[Required work]: Give the items below as a two-column CSV with one row per item and the header fields "request" and "answer". Put each item's text and its answer in one quoted field each, with line breaks replaced by spaces.

[Data records]:
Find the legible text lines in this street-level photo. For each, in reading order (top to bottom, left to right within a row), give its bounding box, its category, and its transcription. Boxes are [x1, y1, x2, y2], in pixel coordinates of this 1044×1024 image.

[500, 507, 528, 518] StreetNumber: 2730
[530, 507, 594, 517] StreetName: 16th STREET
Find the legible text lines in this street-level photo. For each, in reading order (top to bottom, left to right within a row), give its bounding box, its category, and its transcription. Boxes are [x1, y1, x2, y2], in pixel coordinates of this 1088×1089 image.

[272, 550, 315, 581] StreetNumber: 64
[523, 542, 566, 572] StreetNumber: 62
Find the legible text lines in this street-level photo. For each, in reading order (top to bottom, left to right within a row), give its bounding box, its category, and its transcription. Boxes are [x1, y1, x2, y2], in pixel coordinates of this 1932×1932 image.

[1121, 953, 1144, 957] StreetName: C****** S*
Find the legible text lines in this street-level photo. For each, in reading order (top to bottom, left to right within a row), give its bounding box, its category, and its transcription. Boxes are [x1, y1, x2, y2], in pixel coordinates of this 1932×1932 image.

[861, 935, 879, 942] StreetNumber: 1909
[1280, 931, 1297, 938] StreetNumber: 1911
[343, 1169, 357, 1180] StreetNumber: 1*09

[Result for this exercise]:
request,answer
"Find the legible text lines in this street-level photo. For each, in reading order (top to bottom, left to right within a row), give its bounding box, its category, and its transcription. Boxes are [x1, y1, x2, y2], in pixel coordinates of this 1044×1024 image.","[500, 507, 528, 518] StreetNumber: 2730 [530, 507, 594, 517] StreetName: 16th STREET"
"Find the legible text lines in this street-level photo. For each, in reading order (top to bottom, left to right within a row), give its bounding box, its category, and its transcription. Boxes are [x1, y1, x2, y2], in pixel coordinates of this 1088×1089 image.","[272, 550, 315, 581] StreetNumber: 64 [523, 542, 566, 572] StreetNumber: 62"
"Find the legible text lines in this street-level photo. For each, in reading order (top to bottom, left to right within a row), give its bounding box, its category, and its transcription. Boxes are [x1, y1, x2, y2], in pixel coordinates of this 1932×1932 image.","[1121, 953, 1144, 957] StreetName: C****** S*"
"Find the legible text lines in this street-level photo. For each, in reading order (top to bottom, left to right within a row), give its bounding box, its category, and its transcription. Boxes are [x1, y1, x2, y2], in pixel coordinates of this 1932×1932 image.","[861, 935, 879, 942] StreetNumber: 1909 [1280, 931, 1297, 938] StreetNumber: 1911 [343, 1169, 357, 1180] StreetNumber: 1*09"